▶ [Stored data entries]
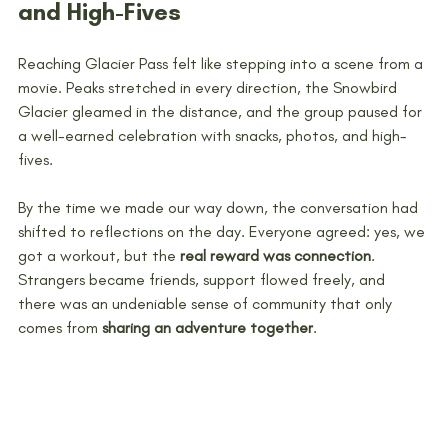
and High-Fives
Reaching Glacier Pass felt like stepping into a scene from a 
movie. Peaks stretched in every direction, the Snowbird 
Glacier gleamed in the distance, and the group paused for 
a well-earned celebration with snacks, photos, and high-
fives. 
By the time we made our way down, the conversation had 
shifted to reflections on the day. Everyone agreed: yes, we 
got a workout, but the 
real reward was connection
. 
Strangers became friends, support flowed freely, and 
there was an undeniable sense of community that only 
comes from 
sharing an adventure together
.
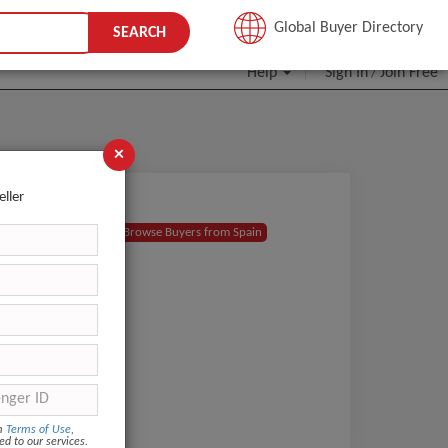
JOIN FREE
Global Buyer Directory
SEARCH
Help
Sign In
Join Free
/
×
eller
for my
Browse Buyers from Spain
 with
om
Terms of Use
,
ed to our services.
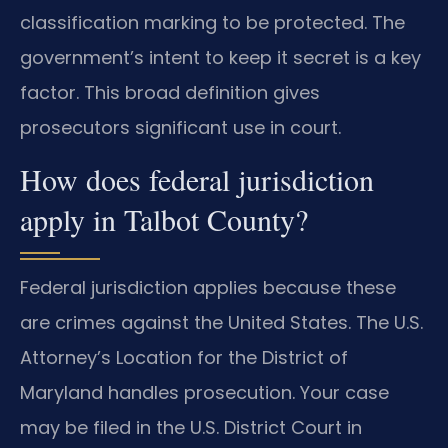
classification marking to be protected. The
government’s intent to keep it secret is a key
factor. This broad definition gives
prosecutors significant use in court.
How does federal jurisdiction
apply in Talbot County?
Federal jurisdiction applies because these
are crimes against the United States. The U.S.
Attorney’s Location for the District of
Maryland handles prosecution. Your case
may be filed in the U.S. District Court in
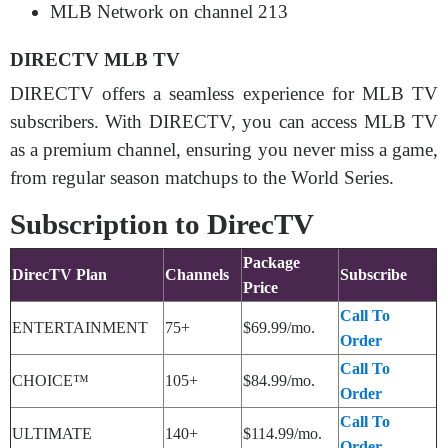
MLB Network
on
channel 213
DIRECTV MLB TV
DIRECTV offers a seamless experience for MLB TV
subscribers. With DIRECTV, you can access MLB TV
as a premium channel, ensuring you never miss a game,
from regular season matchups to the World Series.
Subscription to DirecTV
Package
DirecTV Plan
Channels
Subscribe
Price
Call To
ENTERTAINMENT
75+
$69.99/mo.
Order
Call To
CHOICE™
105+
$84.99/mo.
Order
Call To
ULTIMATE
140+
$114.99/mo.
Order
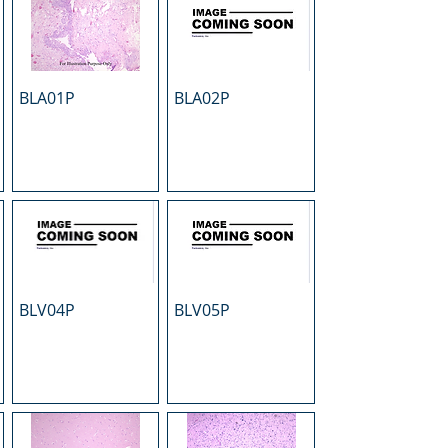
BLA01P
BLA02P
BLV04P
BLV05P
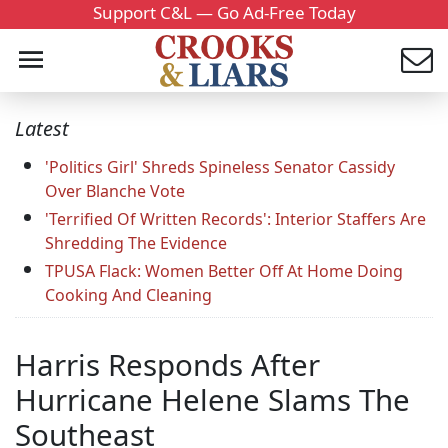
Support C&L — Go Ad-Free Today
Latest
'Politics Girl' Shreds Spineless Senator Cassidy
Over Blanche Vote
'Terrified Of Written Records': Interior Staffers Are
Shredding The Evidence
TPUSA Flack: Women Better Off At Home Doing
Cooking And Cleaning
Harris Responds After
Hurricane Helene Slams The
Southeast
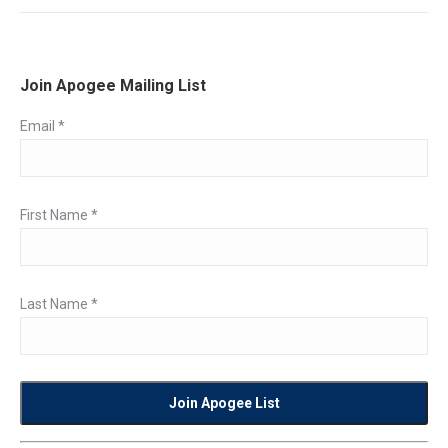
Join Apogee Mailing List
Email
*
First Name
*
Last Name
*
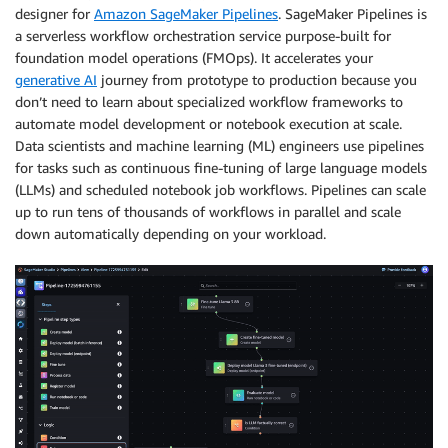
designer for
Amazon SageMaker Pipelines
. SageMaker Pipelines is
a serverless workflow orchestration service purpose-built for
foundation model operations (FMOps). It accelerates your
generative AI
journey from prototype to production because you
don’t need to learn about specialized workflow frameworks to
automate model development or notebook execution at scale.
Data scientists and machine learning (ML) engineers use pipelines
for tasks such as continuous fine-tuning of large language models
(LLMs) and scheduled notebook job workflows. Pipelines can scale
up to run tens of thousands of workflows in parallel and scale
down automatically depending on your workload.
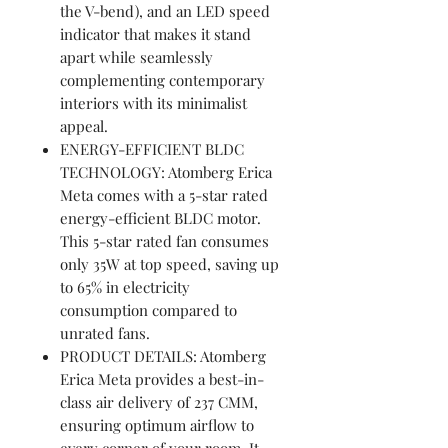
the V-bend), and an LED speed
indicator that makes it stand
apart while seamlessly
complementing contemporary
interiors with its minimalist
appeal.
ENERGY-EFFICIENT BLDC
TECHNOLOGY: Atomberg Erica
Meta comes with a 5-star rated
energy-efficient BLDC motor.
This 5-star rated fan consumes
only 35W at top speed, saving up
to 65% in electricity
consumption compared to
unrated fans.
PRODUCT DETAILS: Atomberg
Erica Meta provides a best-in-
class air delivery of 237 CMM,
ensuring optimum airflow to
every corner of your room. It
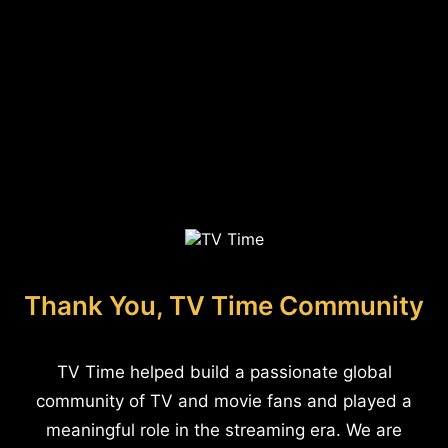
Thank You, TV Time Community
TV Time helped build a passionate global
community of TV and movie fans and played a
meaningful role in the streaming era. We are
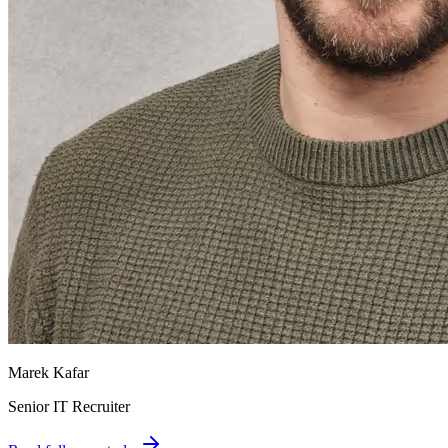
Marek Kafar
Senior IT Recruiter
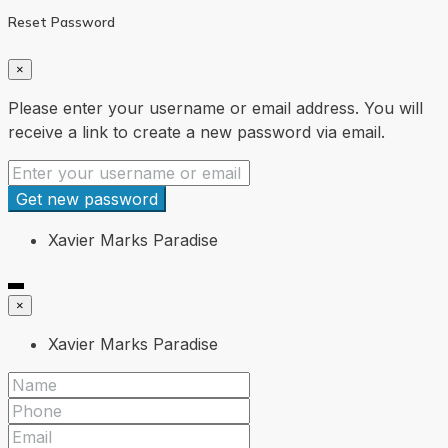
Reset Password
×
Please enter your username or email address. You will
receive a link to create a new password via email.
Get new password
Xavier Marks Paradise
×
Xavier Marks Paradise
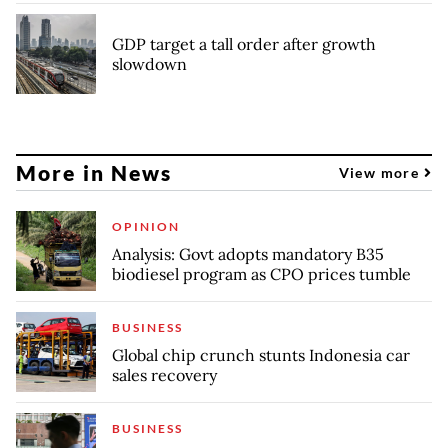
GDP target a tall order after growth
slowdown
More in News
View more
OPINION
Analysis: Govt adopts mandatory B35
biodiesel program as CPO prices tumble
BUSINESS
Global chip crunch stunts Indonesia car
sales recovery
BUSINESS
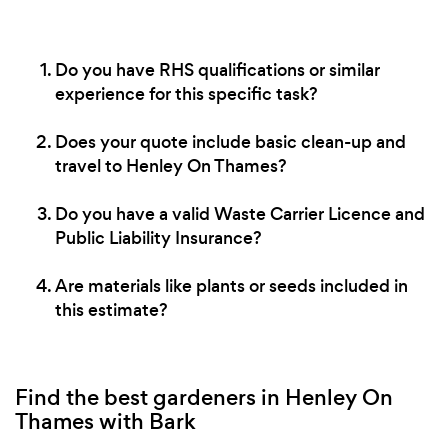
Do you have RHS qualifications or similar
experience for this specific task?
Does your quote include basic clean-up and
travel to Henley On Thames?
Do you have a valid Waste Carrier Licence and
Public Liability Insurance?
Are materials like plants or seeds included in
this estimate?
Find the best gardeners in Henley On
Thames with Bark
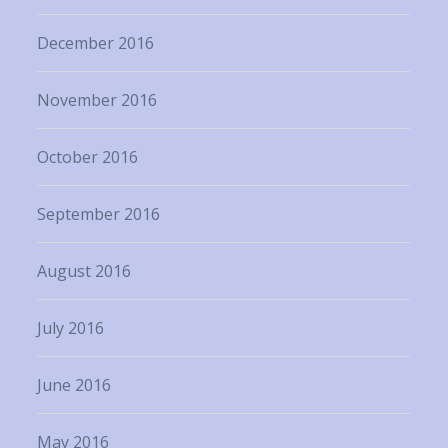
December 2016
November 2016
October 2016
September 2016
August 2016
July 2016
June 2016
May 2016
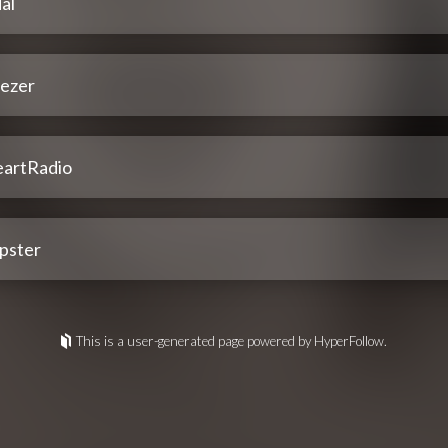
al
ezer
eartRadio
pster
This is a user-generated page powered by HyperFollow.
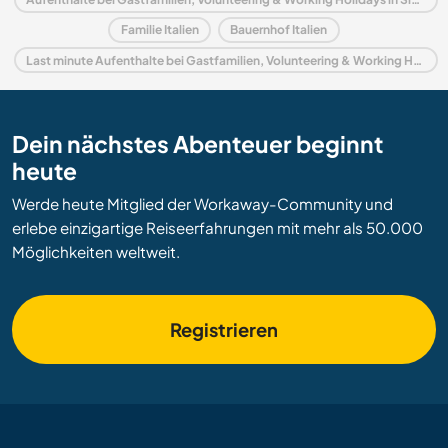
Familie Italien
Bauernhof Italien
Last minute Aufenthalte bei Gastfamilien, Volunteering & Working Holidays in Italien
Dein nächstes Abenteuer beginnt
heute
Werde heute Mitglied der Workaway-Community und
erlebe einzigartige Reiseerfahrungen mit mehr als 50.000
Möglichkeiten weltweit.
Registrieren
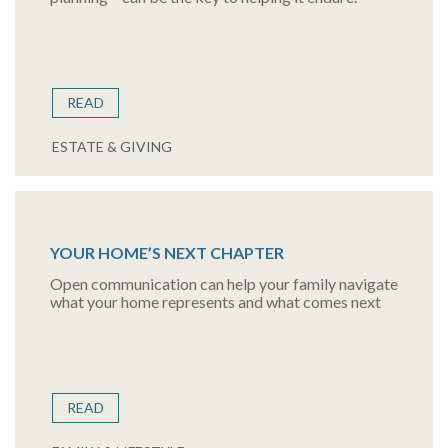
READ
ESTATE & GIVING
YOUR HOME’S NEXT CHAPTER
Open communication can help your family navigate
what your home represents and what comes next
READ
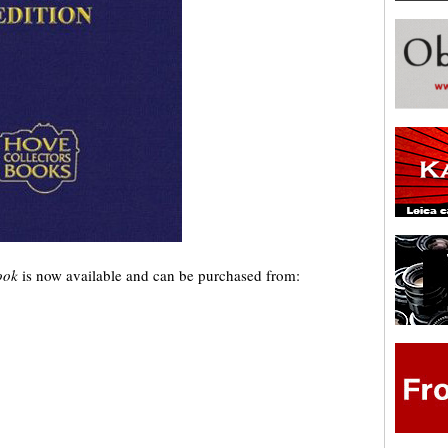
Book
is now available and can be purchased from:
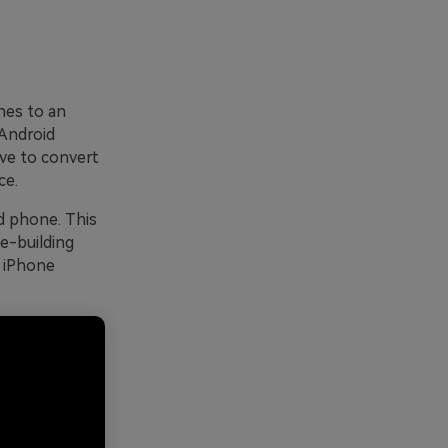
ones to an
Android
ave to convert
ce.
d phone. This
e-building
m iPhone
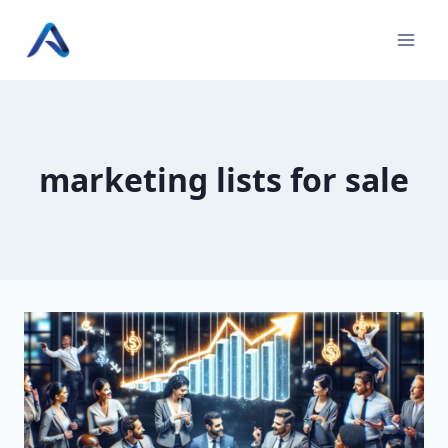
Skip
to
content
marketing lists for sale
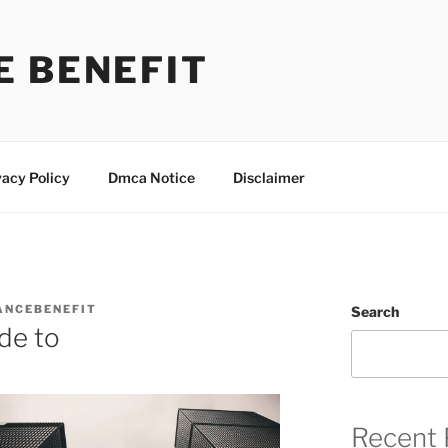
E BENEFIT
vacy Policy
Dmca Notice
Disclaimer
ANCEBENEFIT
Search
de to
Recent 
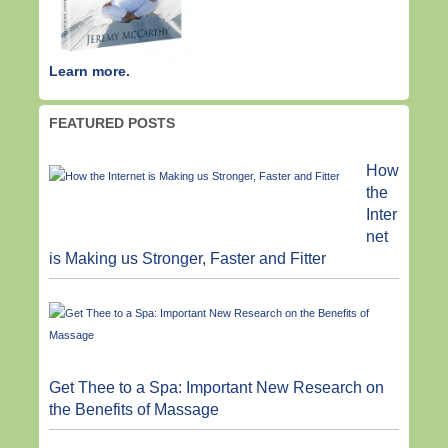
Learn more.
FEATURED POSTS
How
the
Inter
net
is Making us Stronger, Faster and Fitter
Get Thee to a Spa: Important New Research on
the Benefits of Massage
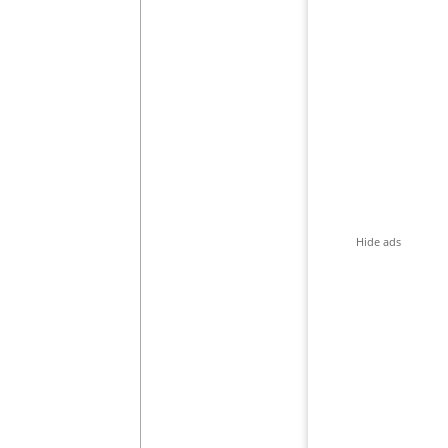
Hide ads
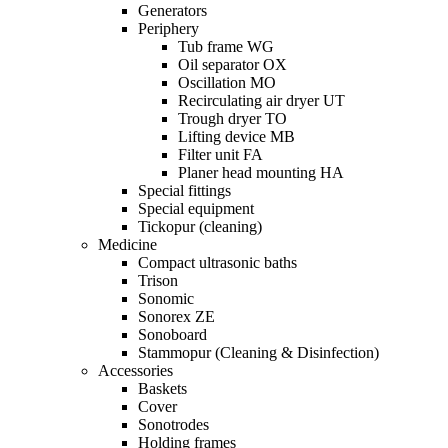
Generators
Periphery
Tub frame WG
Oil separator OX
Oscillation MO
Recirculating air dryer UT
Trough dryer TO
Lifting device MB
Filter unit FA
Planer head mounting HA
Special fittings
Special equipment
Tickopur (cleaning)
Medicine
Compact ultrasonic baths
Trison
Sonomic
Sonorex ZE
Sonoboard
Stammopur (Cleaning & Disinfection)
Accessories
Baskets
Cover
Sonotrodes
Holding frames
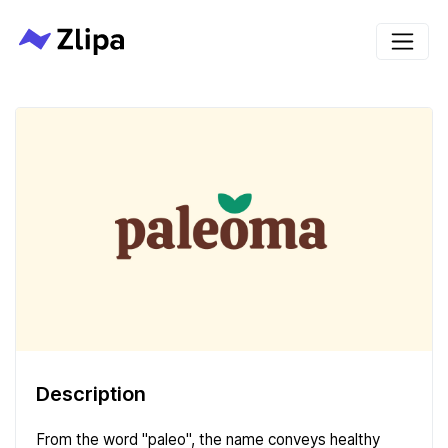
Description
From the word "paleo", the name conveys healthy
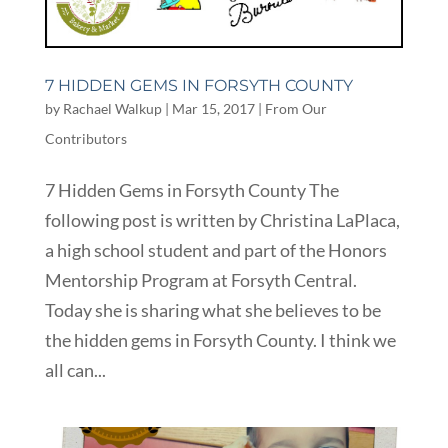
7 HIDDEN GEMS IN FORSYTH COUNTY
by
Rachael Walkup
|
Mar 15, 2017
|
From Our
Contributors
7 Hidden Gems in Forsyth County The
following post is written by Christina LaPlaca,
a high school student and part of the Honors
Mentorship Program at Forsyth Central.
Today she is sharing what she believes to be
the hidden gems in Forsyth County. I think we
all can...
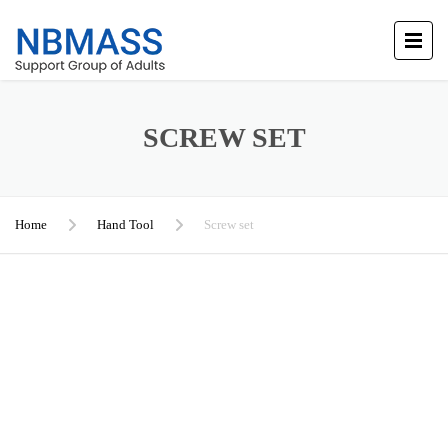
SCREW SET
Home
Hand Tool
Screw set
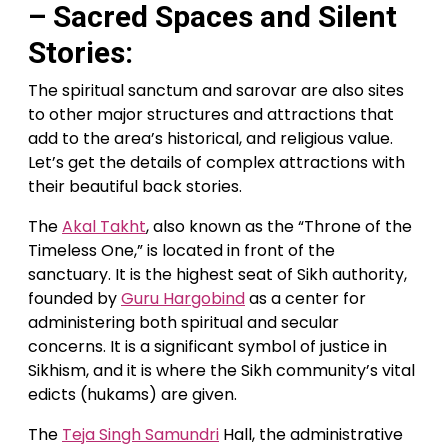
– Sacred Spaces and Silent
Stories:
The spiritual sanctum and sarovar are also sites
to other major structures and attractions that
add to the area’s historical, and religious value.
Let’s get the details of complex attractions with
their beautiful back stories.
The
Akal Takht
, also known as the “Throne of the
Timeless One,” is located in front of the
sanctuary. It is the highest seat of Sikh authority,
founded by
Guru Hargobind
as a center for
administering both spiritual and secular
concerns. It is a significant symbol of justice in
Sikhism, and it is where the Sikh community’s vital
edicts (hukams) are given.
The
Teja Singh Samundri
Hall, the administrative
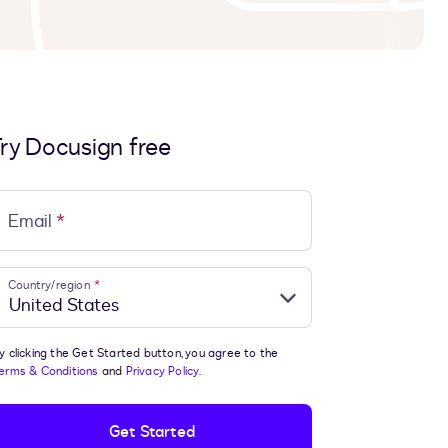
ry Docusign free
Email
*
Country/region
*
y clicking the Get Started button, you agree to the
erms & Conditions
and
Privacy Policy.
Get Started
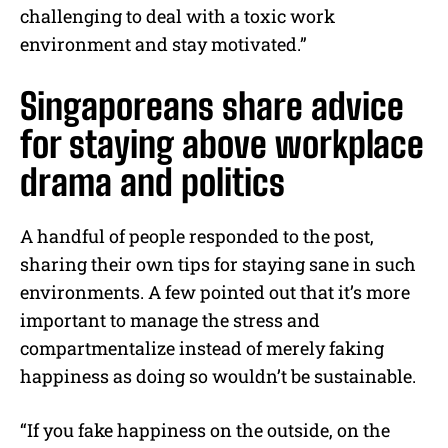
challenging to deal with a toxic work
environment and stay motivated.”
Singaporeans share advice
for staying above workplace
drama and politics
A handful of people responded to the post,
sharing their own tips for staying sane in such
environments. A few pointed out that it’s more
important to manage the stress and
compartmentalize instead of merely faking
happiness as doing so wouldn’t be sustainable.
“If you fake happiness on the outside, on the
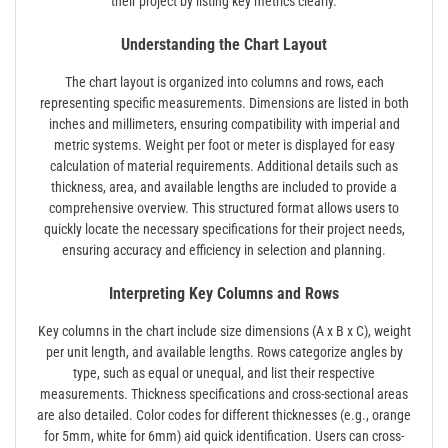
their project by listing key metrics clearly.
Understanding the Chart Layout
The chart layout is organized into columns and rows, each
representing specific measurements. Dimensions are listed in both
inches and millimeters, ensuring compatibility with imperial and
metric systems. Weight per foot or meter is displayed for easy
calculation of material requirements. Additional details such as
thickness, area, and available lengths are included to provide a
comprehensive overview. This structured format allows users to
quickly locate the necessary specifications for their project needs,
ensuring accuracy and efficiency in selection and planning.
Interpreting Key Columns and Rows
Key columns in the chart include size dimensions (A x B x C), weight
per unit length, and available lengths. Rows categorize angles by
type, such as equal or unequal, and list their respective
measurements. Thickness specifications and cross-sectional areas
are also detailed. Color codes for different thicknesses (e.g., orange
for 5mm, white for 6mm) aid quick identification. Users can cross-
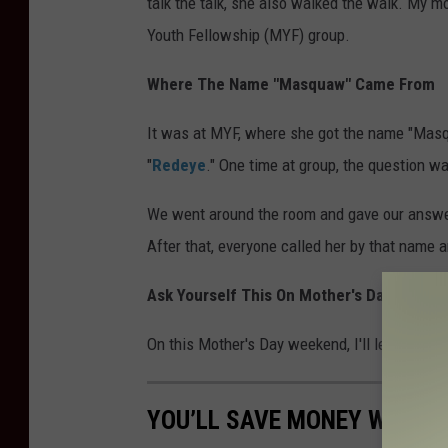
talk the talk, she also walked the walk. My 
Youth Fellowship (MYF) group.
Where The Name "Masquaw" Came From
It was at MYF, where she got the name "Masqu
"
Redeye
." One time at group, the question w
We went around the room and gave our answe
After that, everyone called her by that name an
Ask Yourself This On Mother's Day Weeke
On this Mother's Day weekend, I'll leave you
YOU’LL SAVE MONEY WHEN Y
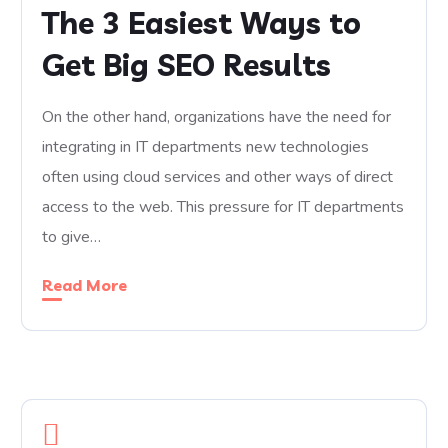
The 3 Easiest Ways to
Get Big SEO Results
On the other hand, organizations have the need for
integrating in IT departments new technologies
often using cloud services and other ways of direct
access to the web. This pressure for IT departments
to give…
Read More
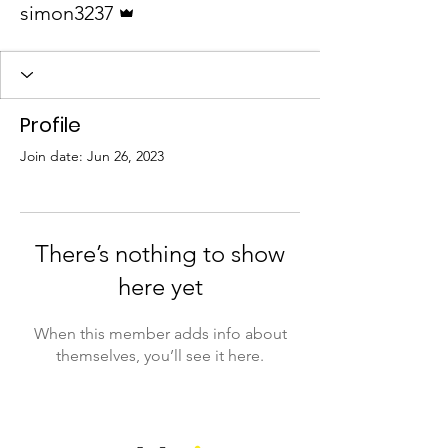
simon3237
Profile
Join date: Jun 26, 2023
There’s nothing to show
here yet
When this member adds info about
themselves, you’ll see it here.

▶ [Problem to work on] Render the text of the listing as a JSON list of strings, one string per line with blank lines skipped. Begin at the start of the listing, stop after the line that has "ed to our services.", and leave the pictures out.

▶ [Finished exercise]
[
  "and High-Fives",
  "Reaching Glacier Pass felt like stepping into a scene from a ",
  "movie. Peaks stretched in every direction, the Snowbird ",
  "Glacier gleamed in the distance, and the group paused for ",
  "a well-earned celebration with snacks, photos, and high-",
  "fives. ",
  "By the time we made our way down, the conversation had ",
  "shifted to reflections on the day. Everyone agreed: yes, we ",
  "got a workout, but the ",
  "real reward was connection",
  ". ",
  "Strangers became friends, support flowed freely, and ",
  "there was an undeniable sense of community that only ",
  "comes from ",
  "sharing an adventure together",
  ".",
  "JOIN FREE",
  "Global Buyer Directory",
  "SEARCH",
  "Help",
  "Sign In",
  "Join Free",
  "/",
  "×",
  "eller",
  "for my",
  "Browse Buyers from Spain",
  " with",
  "om",
  "Terms of Use",
  ",",
  "ed to our services."
]